To state the point would seem to settle it. But the law happily coincides with the suggestion of common sense. The Statutes at Large provide that the clerk "shall make a roll, and place thereon the names of all persons, and of such persons only, whose credentials show that they were regularly elected in accordance with the laws of their States respectively, or the laws of the United States."
Now as there is no government in the unorganized States which has been recognized by the United States; as their present acts are purely provisional and experimental, and are entirely dependent for validity upon the approval of Congress, it is clear that until Congress has approved the Constitution under which the representatives are elected there are, in the eye of the law, no representatives. For suppose that the names of the claimants from South Carolina, for instance, should be enrolled; suppose that they should be able to affect the choice of Speaker and the organization of the House: they would then be also in a position to determine whether Congress should approve the Constitutions under which they were elected. In other words, the late rebels and their Northern allies would determine upon what terms the unorganized States should resume their relations in the Union; and they would also be strong enough to repudiate the National debt!
This preposterous proceeding is gravely urged as the only lawful one—by whom? By the late rebels and their friends at the North. The Government has been saved against a desperate rebellion, and—according to these gentlemen—it can be now lawfully intrusted only to those who made war upon it and their allies who cheered them on! The Constitution was always pleaded by the rebels and their friends against a war to suppress the rebellion, and it is now pleaded against the natural and legitimate action of the country in securing the fruit of its triumph. Thus it appears that the Constitution, as interpreted both by its open and its disguised enemies, is only valid to embarrass the country in saving the Government first from the arms and then from the intrigues of its enemies.
Before the representatives from any lately rebellious State can take part in the proceedings of Congress, Congress must determine whether that State is duly organized for its normal functions in the Union. When, for instance, the Provisional Governor of South Carolina has forwarded to the President the proceedings of the Provisional Convention, and the acts of the people and of the Legislature in accordance with them, and these have been laid by the President before Congress and approved by it, then, and not before, can the representatives regularly elected under the law of such States be admitted to Congress. Until then a representative from South Carolina has no more right to a seat or a voice in Congress than one from Canada or Guatemala.
The conditions upon which the whole work of provisional reorganization proceeds were imposed by the President. He authorized some of the people of the States named to take certain steps in order "to present such a republican form of State government as will entitle the State to the guaranty of the United States therefor." The United States, of course, will decide whether the State shall have that guaranty; but the State itself will have no voice whatever in the decision. If the President had taken no steps, and the States named had, under Constitutions which had for four years repudiated the national authority, sent representatives to Congress, would any body but Mr. Vallandigham or Horatio Seymour claim that they ought to be admitted equally with the representatives from New York and Ohio?
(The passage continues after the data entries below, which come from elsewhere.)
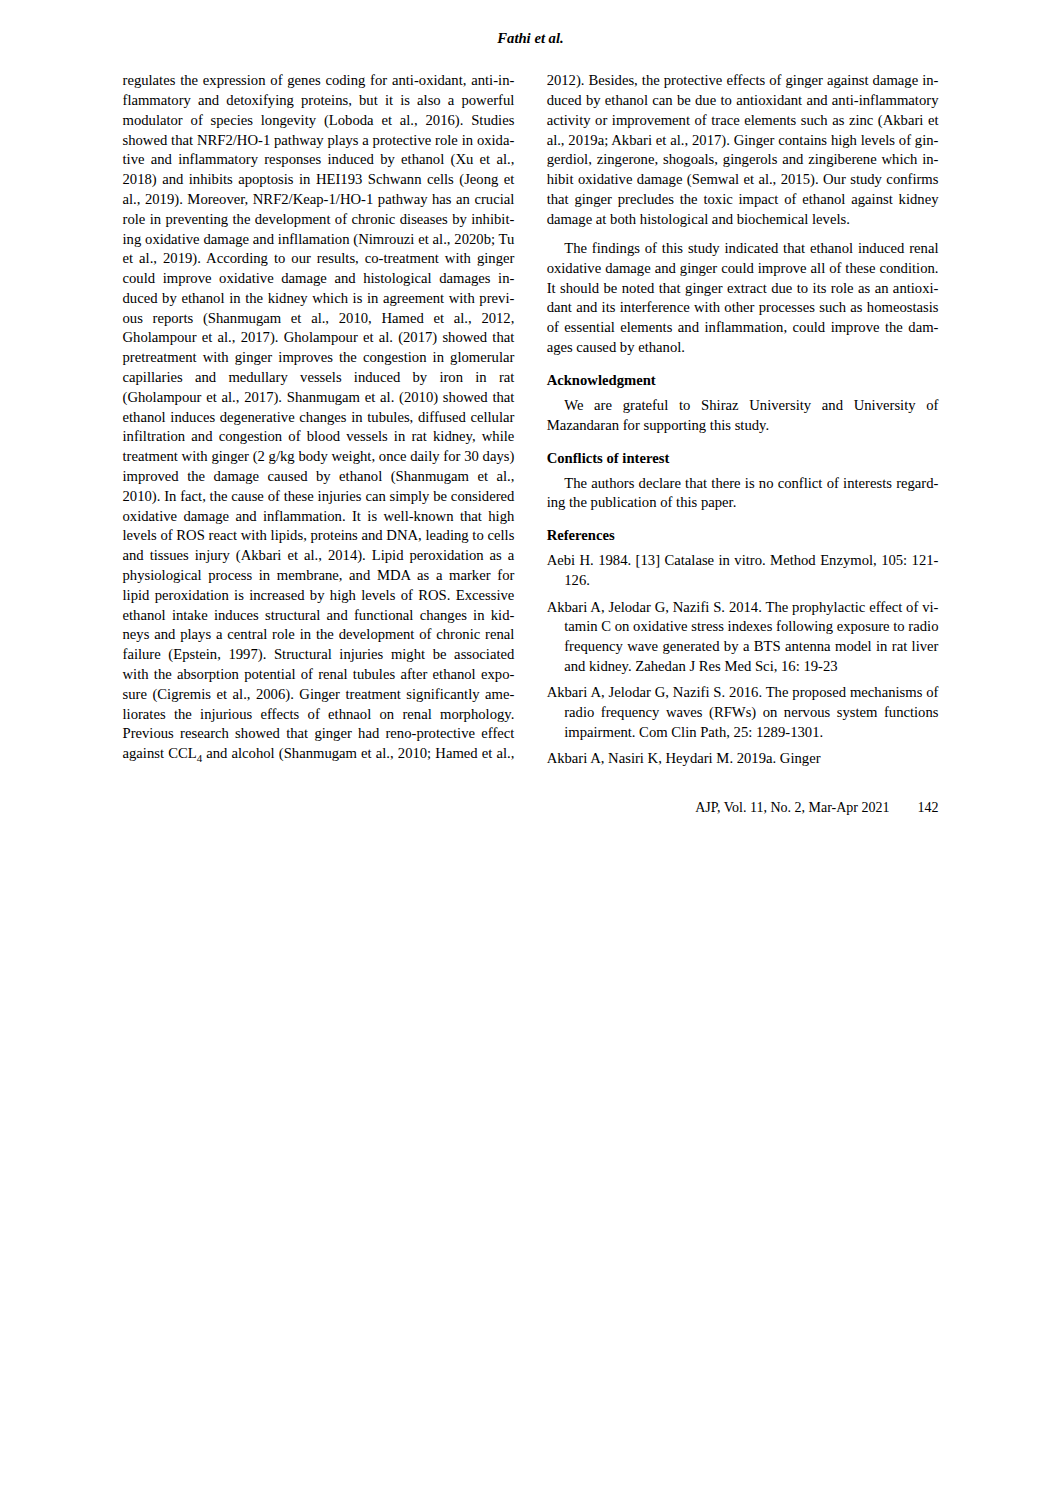Fathi et al.
regulates the expression of genes coding for anti-oxidant, anti-inflammatory and detoxifying proteins, but it is also a powerful modulator of species longevity (Loboda et al., 2016). Studies showed that NRF2/HO-1 pathway plays a protective role in oxidative and inflammatory responses induced by ethanol (Xu et al., 2018) and inhibits apoptosis in HEI193 Schwann cells (Jeong et al., 2019). Moreover, NRF2/Keap-1/HO-1 pathway has an crucial role in preventing the development of chronic diseases by inhibiting oxidative damage and infllamation (Nimrouzi et al., 2020b; Tu et al., 2019). According to our results, co-treatment with ginger could improve oxidative damage and histological damages induced by ethanol in the kidney which is in agreement with previous reports (Shanmugam et al., 2010, Hamed et al., 2012, Gholampour et al., 2017). Gholampour et al. (2017) showed that pretreatment with ginger improves the congestion in glomerular capillaries and medullary vessels induced by iron in rat (Gholampour et al., 2017). Shanmugam et al. (2010) showed that ethanol induces degenerative changes in tubules, diffused cellular infiltration and congestion of blood vessels in rat kidney, while treatment with ginger (2 g/kg body weight, once daily for 30 days) improved the damage caused by ethanol (Shanmugam et al., 2010). In fact, the cause of these injuries can simply be considered oxidative damage and inflammation. It is well-known that high levels of ROS react with lipids, proteins and DNA, leading to cells and tissues injury (Akbari et al., 2014). Lipid peroxidation as a physiological process in membrane, and MDA as a marker for lipid peroxidation is increased by high levels of ROS. Excessive ethanol intake induces structural and functional changes in kidneys and plays a central role in the development of chronic renal failure (Epstein, 1997). Structural injuries might be associated with the absorption potential of renal tubules after ethanol exposure (Cigremis et al., 2006). Ginger treatment significantly ameliorates the injurious effects of ethnaol on renal morphology. Previous research showed that ginger had reno-protective effect against CCL4 and alcohol (Shanmugam et al., 2010; Hamed et al., 2012). Besides, the protective effects of ginger against damage induced by ethanol can be due to antioxidant and anti-inflammatory activity or improvement of trace elements such as zinc (Akbari et al., 2019a; Akbari et al., 2017). Ginger contains high levels of gingerdiol, zingerone, shogoals, gingerols and zingiberene which inhibit oxidative damage (Semwal et al., 2015). Our study confirms that ginger precludes the toxic impact of ethanol against kidney damage at both histological and biochemical levels.
The findings of this study indicated that ethanol induced renal oxidative damage and ginger could improve all of these condition. It should be noted that ginger extract due to its role as an antioxidant and its interference with other processes such as homeostasis of essential elements and inflammation, could improve the damages caused by ethanol.
Acknowledgment
We are grateful to Shiraz University and University of Mazandaran for supporting this study.
Conflicts of interest
The authors declare that there is no conflict of interests regarding the publication of this paper.
References
Aebi H. 1984. [13] Catalase in vitro. Method Enzymol, 105: 121-126.
Akbari A, Jelodar G, Nazifi S. 2014. The prophylactic effect of vitamin C on oxidative stress indexes following exposure to radio frequency wave generated by a BTS antenna model in rat liver and kidney. Zahedan J Res Med Sci, 16: 19-23
Akbari A, Jelodar G, Nazifi S. 2016. The proposed mechanisms of radio frequency waves (RFWs) on nervous system functions impairment. Com Clin Path, 25: 1289-1301.
Akbari A, Nasiri K, Heydari M. 2019a. Ginger
AJP, Vol. 11, No. 2, Mar-Apr 2021 142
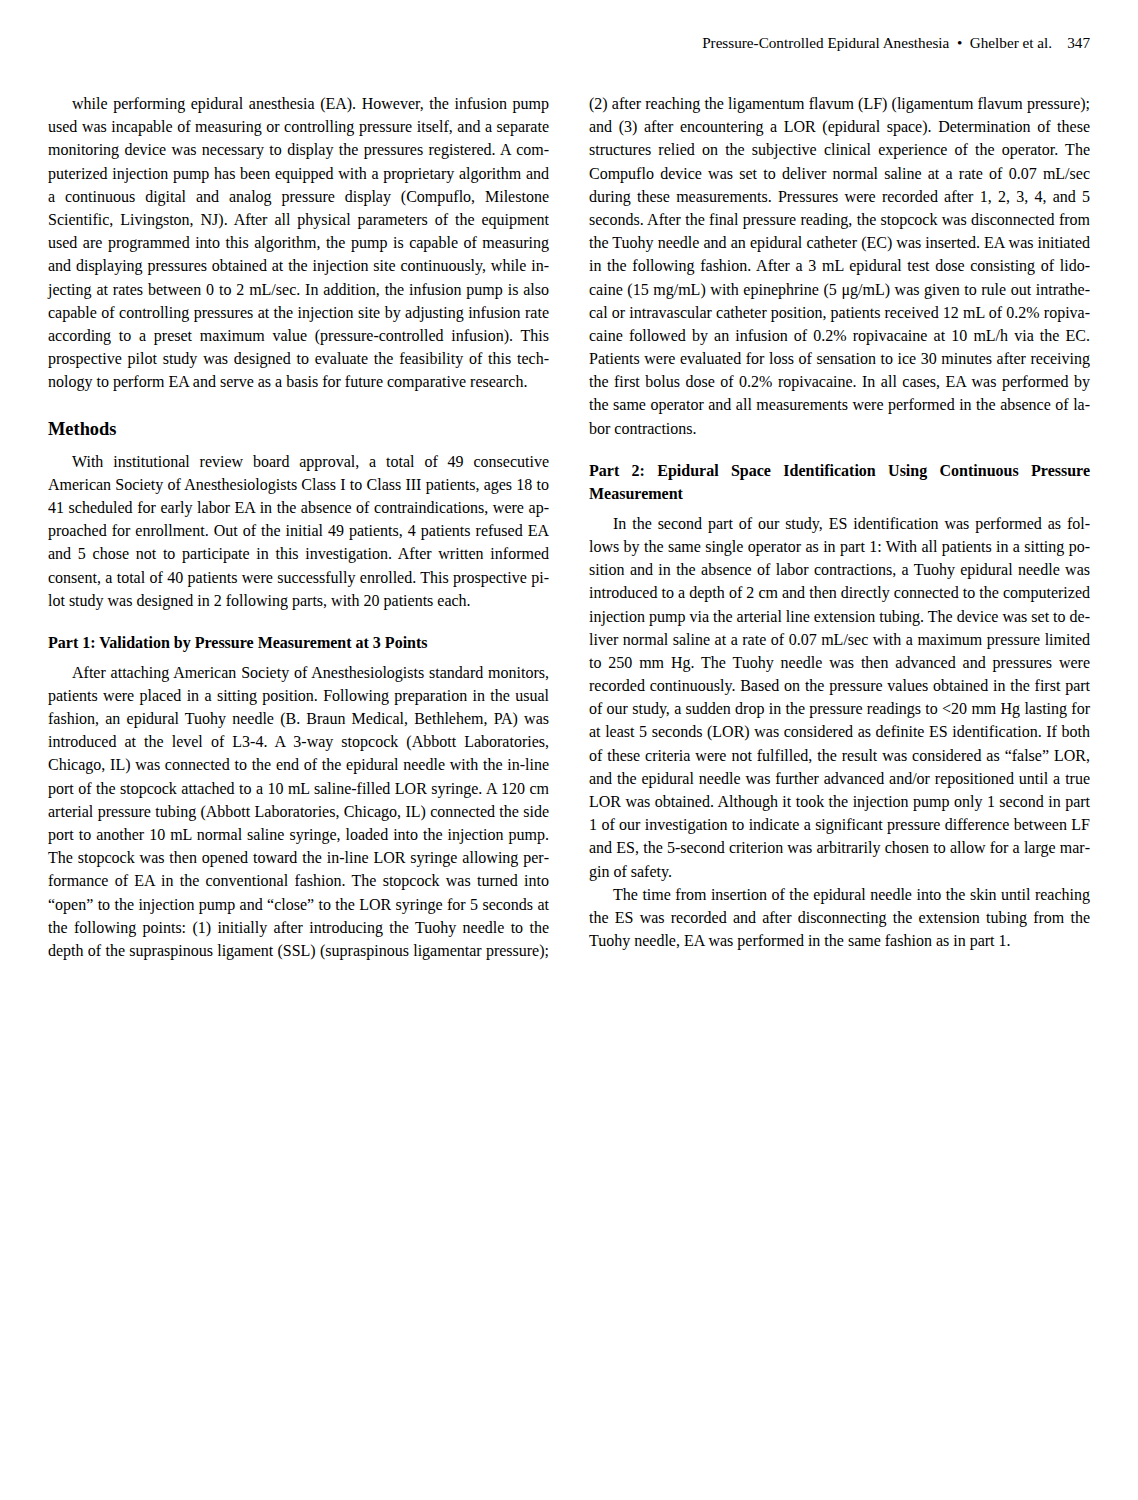Pressure-Controlled Epidural Anesthesia • Ghelber et al. 347
while performing epidural anesthesia (EA). However, the infusion pump used was incapable of measuring or controlling pressure itself, and a separate monitoring device was necessary to display the pressures registered. A computerized injection pump has been equipped with a proprietary algorithm and a continuous digital and analog pressure display (Compuflo, Milestone Scientific, Livingston, NJ). After all physical parameters of the equipment used are programmed into this algorithm, the pump is capable of measuring and displaying pressures obtained at the injection site continuously, while injecting at rates between 0 to 2 mL/sec. In addition, the infusion pump is also capable of controlling pressures at the injection site by adjusting infusion rate according to a preset maximum value (pressure-controlled infusion). This prospective pilot study was designed to evaluate the feasibility of this technology to perform EA and serve as a basis for future comparative research.
Methods
With institutional review board approval, a total of 49 consecutive American Society of Anesthesiologists Class I to Class III patients, ages 18 to 41 scheduled for early labor EA in the absence of contraindications, were approached for enrollment. Out of the initial 49 patients, 4 patients refused EA and 5 chose not to participate in this investigation. After written informed consent, a total of 40 patients were successfully enrolled. This prospective pilot study was designed in 2 following parts, with 20 patients each.
Part 1: Validation by Pressure Measurement at 3 Points
After attaching American Society of Anesthesiologists standard monitors, patients were placed in a sitting position. Following preparation in the usual fashion, an epidural Tuohy needle (B. Braun Medical, Bethlehem, PA) was introduced at the level of L3-4. A 3-way stopcock (Abbott Laboratories, Chicago, IL) was connected to the end of the epidural needle with the in-line port of the stopcock attached to a 10 mL saline-filled LOR syringe. A 120 cm arterial pressure tubing (Abbott Laboratories, Chicago, IL) connected the side port to another 10 mL normal saline syringe, loaded into the injection pump. The stopcock was then opened toward the in-line LOR syringe allowing performance of EA in the conventional fashion. The stopcock was turned into “open” to the injection pump and “close” to the LOR syringe for 5 seconds at the following points: (1) initially after introducing the Tuohy needle to the depth of the supraspinous ligament (SSL) (supraspinous ligamentar pressure); (2) after reaching the ligamentum flavum (LF) (ligamentum flavum pressure); and (3) after encountering a LOR (epidural space). Determination of these structures relied on the subjective clinical experience of the operator. The Compuflo device was set to deliver normal saline at a rate of 0.07 mL/sec during these measurements. Pressures were recorded after 1, 2, 3, 4, and 5 seconds. After the final pressure reading, the stopcock was disconnected from the Tuohy needle and an epidural catheter (EC) was inserted. EA was initiated in the following fashion. After a 3 mL epidural test dose consisting of lidocaine (15 mg/mL) with epinephrine (5 μg/mL) was given to rule out intrathecal or intravascular catheter position, patients received 12 mL of 0.2% ropivacaine followed by an infusion of 0.2% ropivacaine at 10 mL/h via the EC. Patients were evaluated for loss of sensation to ice 30 minutes after receiving the first bolus dose of 0.2% ropivacaine. In all cases, EA was performed by the same operator and all measurements were performed in the absence of labor contractions.
Part 2: Epidural Space Identification Using Continuous Pressure Measurement
In the second part of our study, ES identification was performed as follows by the same single operator as in part 1: With all patients in a sitting position and in the absence of labor contractions, a Tuohy epidural needle was introduced to a depth of 2 cm and then directly connected to the computerized injection pump via the arterial line extension tubing. The device was set to deliver normal saline at a rate of 0.07 mL/sec with a maximum pressure limited to 250 mm Hg. The Tuohy needle was then advanced and pressures were recorded continuously. Based on the pressure values obtained in the first part of our study, a sudden drop in the pressure readings to <20 mm Hg lasting for at least 5 seconds (LOR) was considered as definite ES identification. If both of these criteria were not fulfilled, the result was considered as “false” LOR, and the epidural needle was further advanced and/or repositioned until a true LOR was obtained. Although it took the injection pump only 1 second in part 1 of our investigation to indicate a significant pressure difference between LF and ES, the 5-second criterion was arbitrarily chosen to allow for a large margin of safety.
The time from insertion of the epidural needle into the skin until reaching the ES was recorded and after disconnecting the extension tubing from the Tuohy needle, EA was performed in the same fashion as in part 1.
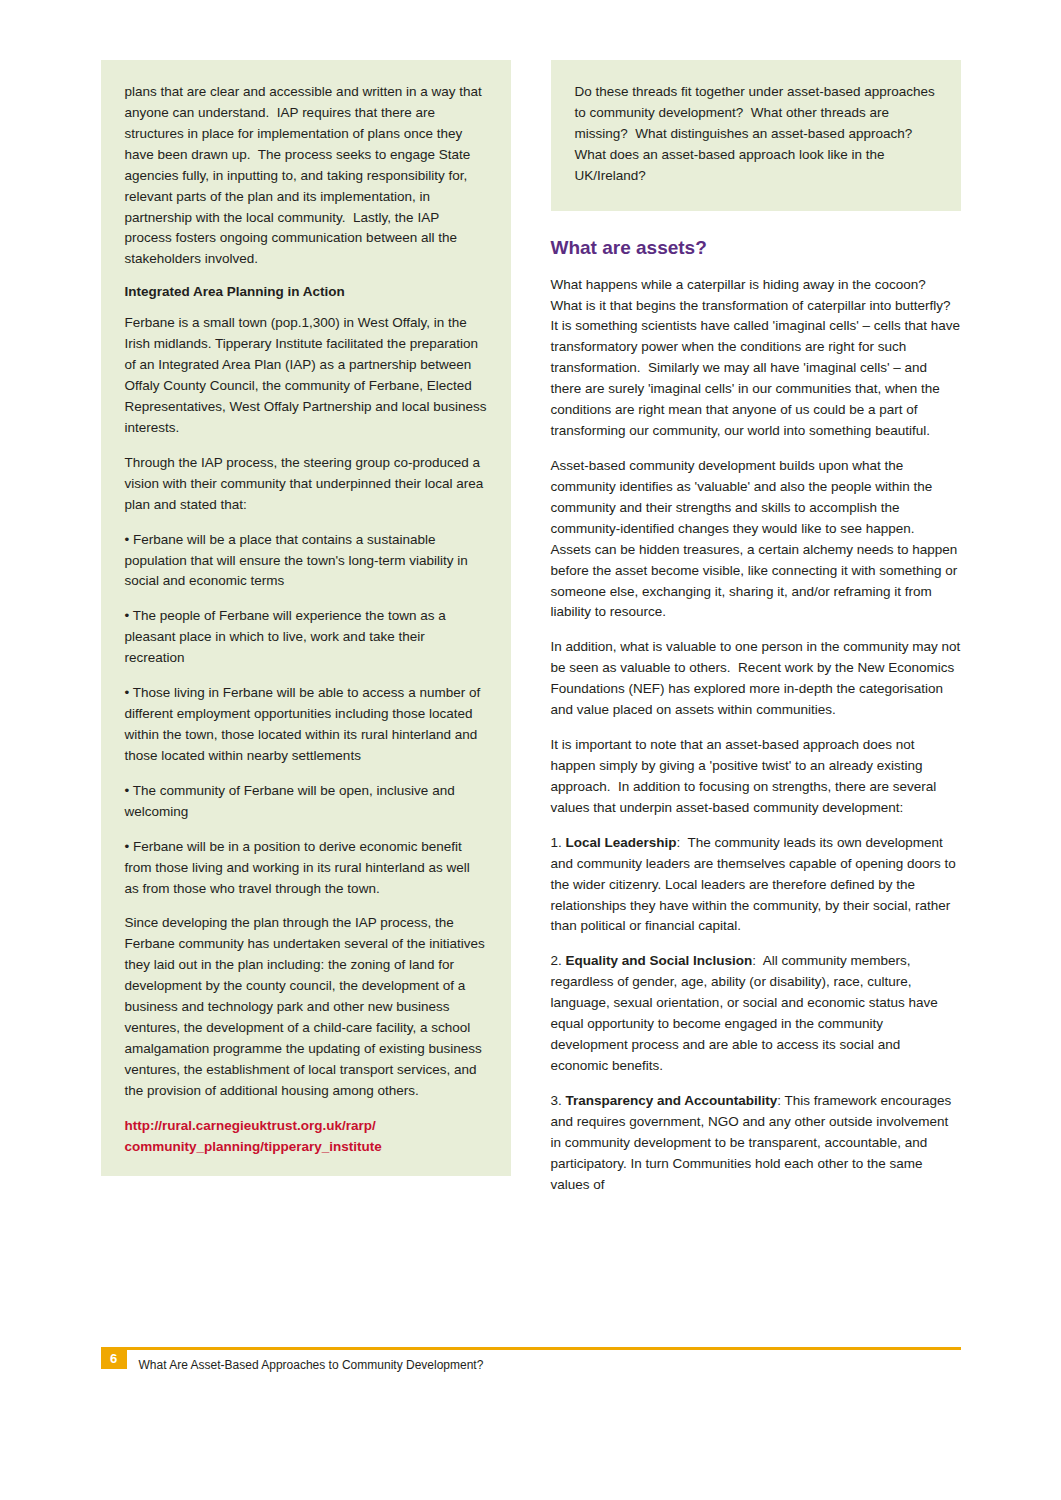plans that are clear and accessible and written in a way that anyone can understand. IAP requires that there are structures in place for implementation of plans once they have been drawn up. The process seeks to engage State agencies fully, in inputting to, and taking responsibility for, relevant parts of the plan and its implementation, in partnership with the local community. Lastly, the IAP process fosters ongoing communication between all the stakeholders involved.
Integrated Area Planning in Action
Ferbane is a small town (pop.1,300) in West Offaly, in the Irish midlands. Tipperary Institute facilitated the preparation of an Integrated Area Plan (IAP) as a partnership between Offaly County Council, the community of Ferbane, Elected Representatives, West Offaly Partnership and local business interests.
Through the IAP process, the steering group co-produced a vision with their community that underpinned their local area plan and stated that:
• Ferbane will be a place that contains a sustainable population that will ensure the town's long-term viability in social and economic terms
• The people of Ferbane will experience the town as a pleasant place in which to live, work and take their recreation
• Those living in Ferbane will be able to access a number of different employment opportunities including those located within the town, those located within its rural hinterland and those located within nearby settlements
• The community of Ferbane will be open, inclusive and welcoming
• Ferbane will be in a position to derive economic benefit from those living and working in its rural hinterland as well as from those who travel through the town.
Since developing the plan through the IAP process, the Ferbane community has undertaken several of the initiatives they laid out in the plan including: the zoning of land for development by the county council, the development of a business and technology park and other new business ventures, the development of a child-care facility, a school amalgamation programme the updating of existing business ventures, the establishment of local transport services, and the provision of additional housing among others.
http://rural.carnegieuktrust.org.uk/rarp/
community_planning/tipperary_institute
Do these threads fit together under asset-based approaches to community development? What other threads are missing? What distinguishes an asset-based approach? What does an asset-based approach look like in the UK/Ireland?
What are assets?
What happens while a caterpillar is hiding away in the cocoon? What is it that begins the transformation of caterpillar into butterfly? It is something scientists have called 'imaginal cells' – cells that have transformatory power when the conditions are right for such transformation. Similarly we may all have 'imaginal cells' – and there are surely 'imaginal cells' in our communities that, when the conditions are right mean that anyone of us could be a part of transforming our community, our world into something beautiful.
Asset-based community development builds upon what the community identifies as 'valuable' and also the people within the community and their strengths and skills to accomplish the community-identified changes they would like to see happen. Assets can be hidden treasures, a certain alchemy needs to happen before the asset become visible, like connecting it with something or someone else, exchanging it, sharing it, and/or reframing it from liability to resource.
In addition, what is valuable to one person in the community may not be seen as valuable to others. Recent work by the New Economics Foundations (NEF) has explored more in-depth the categorisation and value placed on assets within communities.
It is important to note that an asset-based approach does not happen simply by giving a 'positive twist' to an already existing approach. In addition to focusing on strengths, there are several values that underpin asset-based community development:
1. Local Leadership: The community leads its own development and community leaders are themselves capable of opening doors to the wider citizenry. Local leaders are therefore defined by the relationships they have within the community, by their social, rather than political or financial capital.
2. Equality and Social Inclusion: All community members, regardless of gender, age, ability (or disability), race, culture, language, sexual orientation, or social and economic status have equal opportunity to become engaged in the community development process and are able to access its social and economic benefits.
3. Transparency and Accountability: This framework encourages and requires government, NGO and any other outside involvement in community development to be transparent, accountable, and participatory. In turn Communities hold each other to the same values of
6
What Are Asset-Based Approaches to Community Development?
If the late rebel States are in the Union as New York or Ohio are, then the action of the President is not only an impertinence, but lays him liable to impeachment: and their representatives may come without question, like those of Massachusetts—as Provisional Governor Perry contends. But if the action of the President was constitutional and necessary as a measure of public safety, and this is the view of all loyal men, then the representatives must wait until the United States in Congress bid them enter.